> [Stated goal] Reproduce the entire listing below line for line, changing nothing.

> [Given records]
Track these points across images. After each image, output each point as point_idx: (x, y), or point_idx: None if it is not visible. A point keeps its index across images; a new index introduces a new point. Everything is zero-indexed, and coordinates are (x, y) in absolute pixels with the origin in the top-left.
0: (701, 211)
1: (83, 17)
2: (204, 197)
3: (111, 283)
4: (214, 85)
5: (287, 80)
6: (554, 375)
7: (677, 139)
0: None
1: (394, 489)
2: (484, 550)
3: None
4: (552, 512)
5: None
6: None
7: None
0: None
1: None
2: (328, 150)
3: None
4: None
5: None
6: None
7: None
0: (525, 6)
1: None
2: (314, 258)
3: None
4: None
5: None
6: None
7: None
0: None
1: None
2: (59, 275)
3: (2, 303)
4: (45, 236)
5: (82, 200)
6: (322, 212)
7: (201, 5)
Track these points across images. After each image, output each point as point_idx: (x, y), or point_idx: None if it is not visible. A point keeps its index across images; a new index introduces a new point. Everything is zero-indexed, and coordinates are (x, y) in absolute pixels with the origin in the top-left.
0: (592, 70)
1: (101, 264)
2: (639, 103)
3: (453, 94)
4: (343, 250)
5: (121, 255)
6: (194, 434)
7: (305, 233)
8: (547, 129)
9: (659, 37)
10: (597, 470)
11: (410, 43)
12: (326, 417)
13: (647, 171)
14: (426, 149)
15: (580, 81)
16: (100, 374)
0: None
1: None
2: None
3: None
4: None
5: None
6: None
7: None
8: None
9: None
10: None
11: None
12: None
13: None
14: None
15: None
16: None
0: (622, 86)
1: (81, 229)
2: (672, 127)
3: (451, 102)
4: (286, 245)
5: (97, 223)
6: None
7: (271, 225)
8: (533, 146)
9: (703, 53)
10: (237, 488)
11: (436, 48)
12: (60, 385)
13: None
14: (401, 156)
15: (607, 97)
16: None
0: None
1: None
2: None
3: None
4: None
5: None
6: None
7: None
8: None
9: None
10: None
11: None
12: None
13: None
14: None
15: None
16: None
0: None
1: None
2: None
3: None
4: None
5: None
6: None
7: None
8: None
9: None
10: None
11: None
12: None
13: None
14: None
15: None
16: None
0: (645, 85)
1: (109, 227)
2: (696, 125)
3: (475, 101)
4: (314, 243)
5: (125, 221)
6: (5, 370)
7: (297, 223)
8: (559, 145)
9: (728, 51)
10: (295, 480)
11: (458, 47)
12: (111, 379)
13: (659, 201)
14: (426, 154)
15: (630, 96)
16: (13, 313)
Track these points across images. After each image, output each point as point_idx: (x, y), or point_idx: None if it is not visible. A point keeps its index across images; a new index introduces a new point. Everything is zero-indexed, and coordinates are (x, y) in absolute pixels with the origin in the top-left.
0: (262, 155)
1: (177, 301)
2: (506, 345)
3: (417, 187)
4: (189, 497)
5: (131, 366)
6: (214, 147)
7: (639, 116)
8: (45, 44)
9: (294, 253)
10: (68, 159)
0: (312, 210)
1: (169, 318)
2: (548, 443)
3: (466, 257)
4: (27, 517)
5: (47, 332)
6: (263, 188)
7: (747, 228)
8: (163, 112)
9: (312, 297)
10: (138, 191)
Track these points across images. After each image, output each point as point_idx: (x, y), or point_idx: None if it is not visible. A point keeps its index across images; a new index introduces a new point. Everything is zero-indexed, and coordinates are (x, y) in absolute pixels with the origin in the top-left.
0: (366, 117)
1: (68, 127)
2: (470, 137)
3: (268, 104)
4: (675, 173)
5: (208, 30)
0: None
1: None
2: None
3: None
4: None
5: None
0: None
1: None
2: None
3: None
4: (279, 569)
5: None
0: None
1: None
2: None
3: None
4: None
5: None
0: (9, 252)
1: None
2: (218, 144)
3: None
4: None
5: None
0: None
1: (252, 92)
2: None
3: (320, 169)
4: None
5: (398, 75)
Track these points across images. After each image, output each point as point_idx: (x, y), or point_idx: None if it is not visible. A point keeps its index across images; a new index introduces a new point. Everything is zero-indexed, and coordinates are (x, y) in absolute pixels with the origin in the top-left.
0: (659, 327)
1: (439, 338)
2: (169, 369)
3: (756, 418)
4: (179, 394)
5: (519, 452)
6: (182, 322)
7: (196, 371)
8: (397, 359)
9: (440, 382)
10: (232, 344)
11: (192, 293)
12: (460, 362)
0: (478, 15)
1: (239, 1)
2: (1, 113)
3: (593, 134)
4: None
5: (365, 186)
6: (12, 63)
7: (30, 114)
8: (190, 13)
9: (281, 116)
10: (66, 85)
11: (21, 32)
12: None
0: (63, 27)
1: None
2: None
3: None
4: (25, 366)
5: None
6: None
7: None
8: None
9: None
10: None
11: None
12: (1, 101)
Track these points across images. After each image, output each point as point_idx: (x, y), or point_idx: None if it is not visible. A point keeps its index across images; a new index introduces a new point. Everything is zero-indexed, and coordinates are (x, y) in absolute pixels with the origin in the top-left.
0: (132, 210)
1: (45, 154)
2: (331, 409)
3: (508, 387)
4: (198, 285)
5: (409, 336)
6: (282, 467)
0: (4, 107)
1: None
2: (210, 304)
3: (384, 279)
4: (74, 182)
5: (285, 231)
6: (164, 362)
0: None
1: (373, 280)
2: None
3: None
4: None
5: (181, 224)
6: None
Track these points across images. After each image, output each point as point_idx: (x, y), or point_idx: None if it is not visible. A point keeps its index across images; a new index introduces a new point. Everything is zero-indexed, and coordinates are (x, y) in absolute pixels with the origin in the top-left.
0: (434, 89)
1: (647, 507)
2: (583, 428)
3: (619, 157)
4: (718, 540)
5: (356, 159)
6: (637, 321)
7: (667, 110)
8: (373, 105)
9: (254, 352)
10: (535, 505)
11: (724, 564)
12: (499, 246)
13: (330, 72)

> [Finished exercise]
Track these points across images. After each image, output each point as point_idx: (x, y), or point_idx: None if it is not visible. A point keeps its index across images; a new index introduces a new point. Everything is zero-indexed, and coordinates are (x, y) in absolute pixels with the origin in the top-left.
0: (701, 211)
1: (83, 17)
2: (204, 197)
3: (111, 283)
4: (214, 85)
5: (287, 80)
6: (554, 375)
7: (677, 139)
0: None
1: (394, 489)
2: (484, 550)
3: None
4: (552, 512)
5: None
6: None
7: None
0: None
1: None
2: (328, 150)
3: None
4: None
5: None
6: None
7: None
0: (525, 6)
1: None
2: (314, 258)
3: None
4: None
5: None
6: None
7: None
0: None
1: None
2: (59, 275)
3: (2, 303)
4: (45, 236)
5: (82, 200)
6: (322, 212)
7: (201, 5)
Track these points across images. After each image, output each point as point_idx: (x, y), or point_idx: None if it is not visible. A point keeps its index across images; a new index introduces a new point. Everything is zero-indexed, and coordinates are (x, y) in absolute pixels with the origin in the top-left.
0: (592, 70)
1: (101, 264)
2: (639, 103)
3: (453, 94)
4: (343, 250)
5: (121, 255)
6: (194, 434)
7: (305, 233)
8: (547, 129)
9: (659, 37)
10: (597, 470)
11: (410, 43)
12: (326, 417)
13: (647, 171)
14: (426, 149)
15: (580, 81)
16: (100, 374)
0: None
1: None
2: None
3: None
4: None
5: None
6: None
7: None
8: None
9: None
10: None
11: None
12: None
13: None
14: None
15: None
16: None
0: (622, 86)
1: (81, 229)
2: (672, 127)
3: (451, 102)
4: (286, 245)
5: (97, 223)
6: None
7: (271, 225)
8: (533, 146)
9: (703, 53)
10: (237, 488)
11: (436, 48)
12: (60, 385)
13: None
14: (401, 156)
15: (607, 97)
16: None
0: None
1: None
2: None
3: None
4: None
5: None
6: None
7: None
8: None
9: None
10: None
11: None
12: None
13: None
14: None
15: None
16: None
0: None
1: None
2: None
3: None
4: None
5: None
6: None
7: None
8: None
9: None
10: None
11: None
12: None
13: None
14: None
15: None
16: None
0: (645, 85)
1: (109, 227)
2: (696, 125)
3: (475, 101)
4: (314, 243)
5: (125, 221)
6: (5, 370)
7: (297, 223)
8: (559, 145)
9: (728, 51)
10: (295, 480)
11: (458, 47)
12: (111, 379)
13: (659, 201)
14: (426, 154)
15: (630, 96)
16: (13, 313)
Track these points across images. After each image, output each point as point_idx: (x, y), or point_idx: None if it is not visible. A point keeps its index across images; a new index introduces a new point. Everything is zero-indexed, and coordinates are (x, y) in absolute pixels with the origin in the top-left.
0: (262, 155)
1: (177, 301)
2: (506, 345)
3: (417, 187)
4: (189, 497)
5: (131, 366)
6: (214, 147)
7: (639, 116)
8: (45, 44)
9: (294, 253)
10: (68, 159)
0: (312, 210)
1: (169, 318)
2: (548, 443)
3: (466, 257)
4: (27, 517)
5: (47, 332)
6: (263, 188)
7: (747, 228)
8: (163, 112)
9: (312, 297)
10: (138, 191)
Track these points across images. After each image, output each point as point_idx: (x, y), or point_idx: None if it is not visible. A point keeps its index across images; a new index introduces a new point. Everything is zero-indexed, and coordinates are (x, y) in absolute pixels with the origin in the top-left.
0: (366, 117)
1: (68, 127)
2: (470, 137)
3: (268, 104)
4: (675, 173)
5: (208, 30)
0: None
1: None
2: None
3: None
4: None
5: None
0: None
1: None
2: None
3: None
4: (279, 569)
5: None
0: None
1: None
2: None
3: None
4: None
5: None
0: (9, 252)
1: None
2: (218, 144)
3: None
4: None
5: None
0: None
1: (252, 92)
2: None
3: (320, 169)
4: None
5: (398, 75)
Track these points across images. After each image, output each point as point_idx: (x, y), or point_idx: None if it is not visible. A point keeps its index across images; a new index introduces a new point. Everything is zero-indexed, and coordinates are (x, y) in absolute pixels with the origin in the top-left.
0: (659, 327)
1: (439, 338)
2: (169, 369)
3: (756, 418)
4: (179, 394)
5: (519, 452)
6: (182, 322)
7: (196, 371)
8: (397, 359)
9: (440, 382)
10: (232, 344)
11: (192, 293)
12: (460, 362)
0: (478, 15)
1: (239, 1)
2: (1, 113)
3: (593, 134)
4: None
5: (365, 186)
6: (12, 63)
7: (30, 114)
8: (190, 13)
9: (281, 116)
10: (66, 85)
11: (21, 32)
12: None
0: (63, 27)
1: None
2: None
3: None
4: (25, 366)
5: None
6: None
7: None
8: None
9: None
10: None
11: None
12: (1, 101)
Track these points across images. After each image, output each point as point_idx: (x, y), or point_idx: None if it is not visible. A point keeps its index across images; a new index introduces a new point. Everything is zero-indexed, and coordinates are (x, y) in absolute pixels with the origin in the top-left.
0: (132, 210)
1: (45, 154)
2: (331, 409)
3: (508, 387)
4: (198, 285)
5: (409, 336)
6: (282, 467)
0: (4, 107)
1: None
2: (210, 304)
3: (384, 279)
4: (74, 182)
5: (285, 231)
6: (164, 362)
0: None
1: (373, 280)
2: None
3: None
4: None
5: (181, 224)
6: None
Track these points across images. After each image, output each point as point_idx: (x, y), or point_idx: None if it is not visible. A point keeps its index across images; a new index introduces a new point. Everything is zero-indexed, and coordinates are (x, y) in absolute pixels with the origin in the top-left.
0: (434, 89)
1: (647, 507)
2: (583, 428)
3: (619, 157)
4: (718, 540)
5: (356, 159)
6: (637, 321)
7: (667, 110)
8: (373, 105)
9: (254, 352)
10: (535, 505)
11: (724, 564)
12: (499, 246)
13: (330, 72)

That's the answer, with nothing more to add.